El nombre alude al delfinio o espuela de caballero, la flor cuyo capullo recuerda el hocico de un delfín, dentro de un grupo de calles de Almenara con nombres de flores.

La calle del Delfín nace en un rincón de Almenara donde el callejero se llenó de flores: a un lado la calle de las Aguileñas, que toma su nombre de la aguileña; cerca, la calle del Nardo, con su tallo blanco y perfumado. En esa compañía, el delfín deja de ser animal y se vuelve planta. Detrás está el delfinio, la flor que el jardín conoce como espuela de caballero. Su nombre viene del griego delphís, «delfín», porque el capullo, antes de abrirse, dibuja la silueta de un hocico saltando fuera del agua. Dioscórides recogió esa semejanza al describir la planta, y de ahí pasó el nombre al género botánico Delphinium.

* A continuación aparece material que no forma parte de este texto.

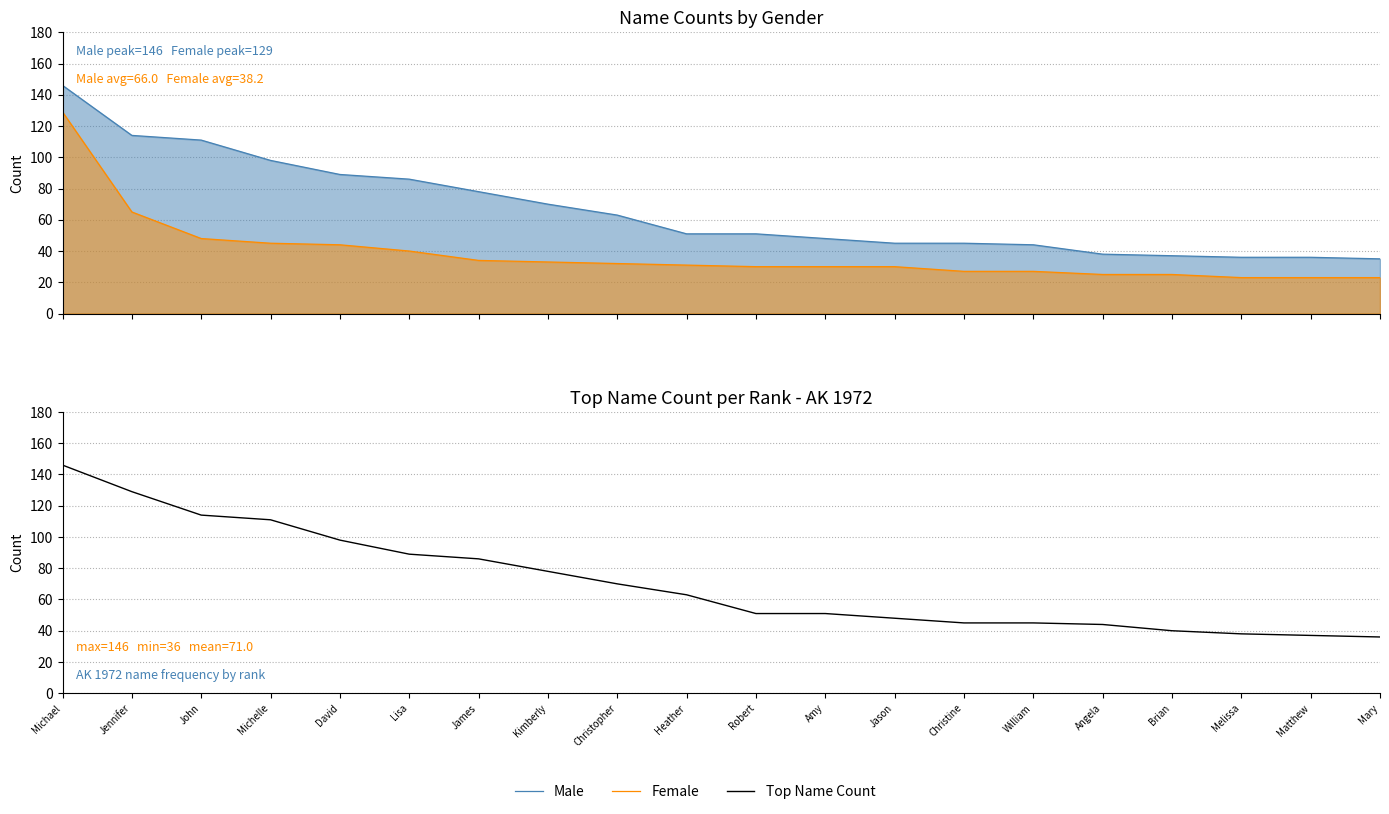

Reading left to right, extract all data points from this chart.

Male: 146	114	111	98	89	86	78	70	63	51	51	48	45	45	44	38	37	36	36	35
Female: 129	65	48	45	44	40	34	33	32	31	30	30	30	27	27	25	25	23	23	23
Top Name Count: 146	129	114	111	98	89	86	78	70	63	51	51	48	45	45	44	40	38	37	36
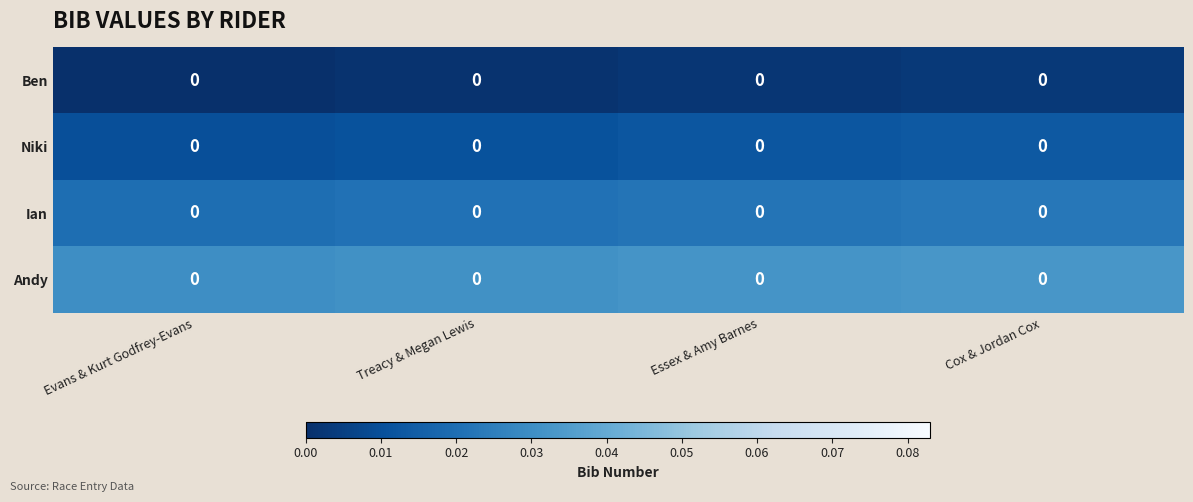

Which category has the highest value across all series?

Cox & Jordan Cox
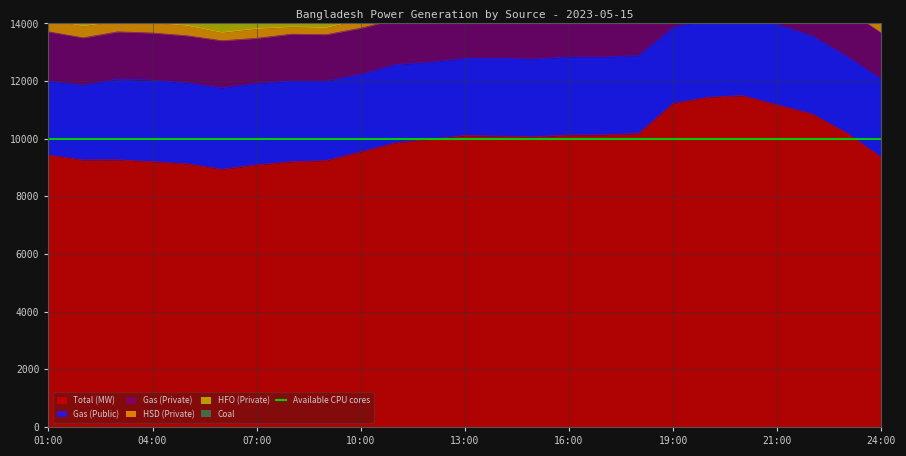

Is it true that HFO (Private) equals 1284 at 07:00?

False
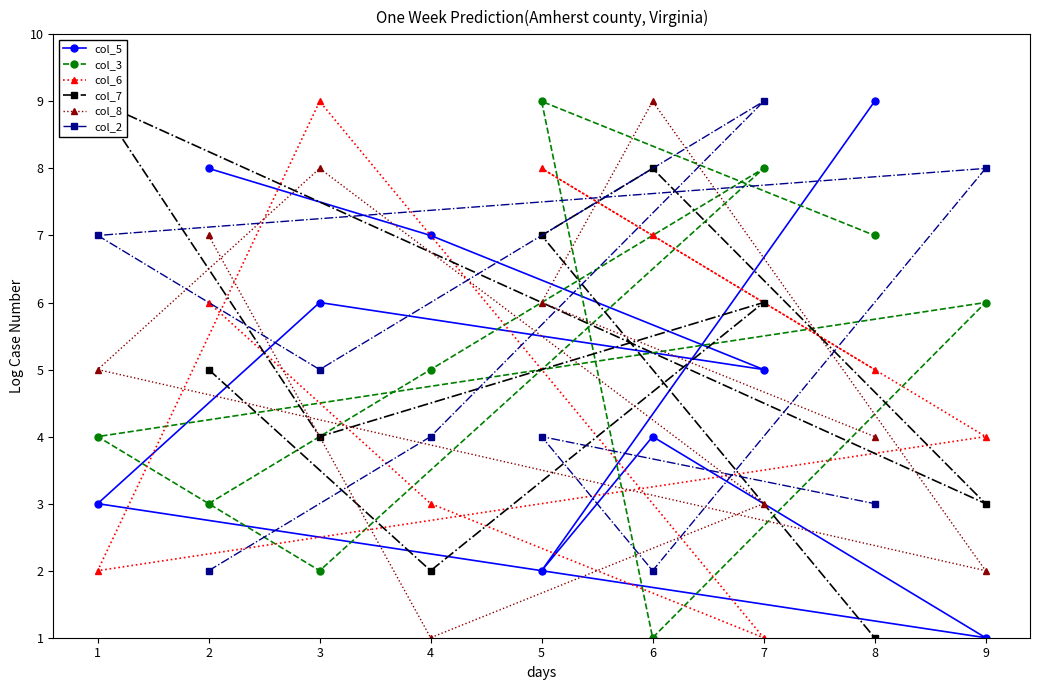

True or false: col_6 and col_5 intersect in this chart.

True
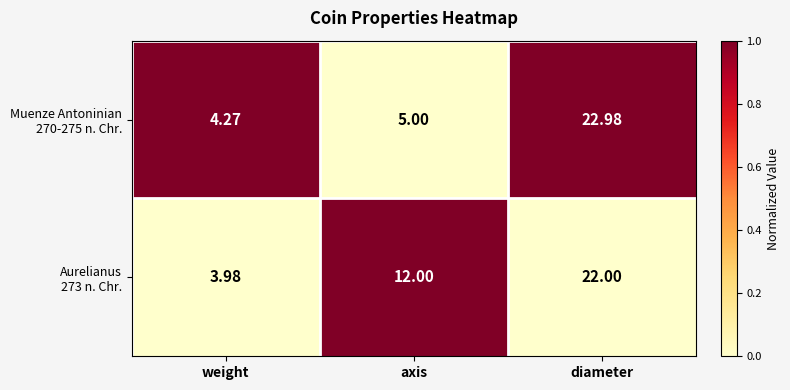

Which label corresponds to the smallest value in the chart?

weight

La espuela de caballero levanta espigas azules y violetas que en verano tiñen los arriates de un color frío. No quedó escrito por qué se eligió «Delfín» para esta vía, de modo que la lectura nace del vecindario: una calle corta, apenas dos centenares de metros, rodeada de otras con nombre de flor. Antes que un cetáceo, lo que sugiere el nombre es una hilera de campanillas azules en el norte de Madrid.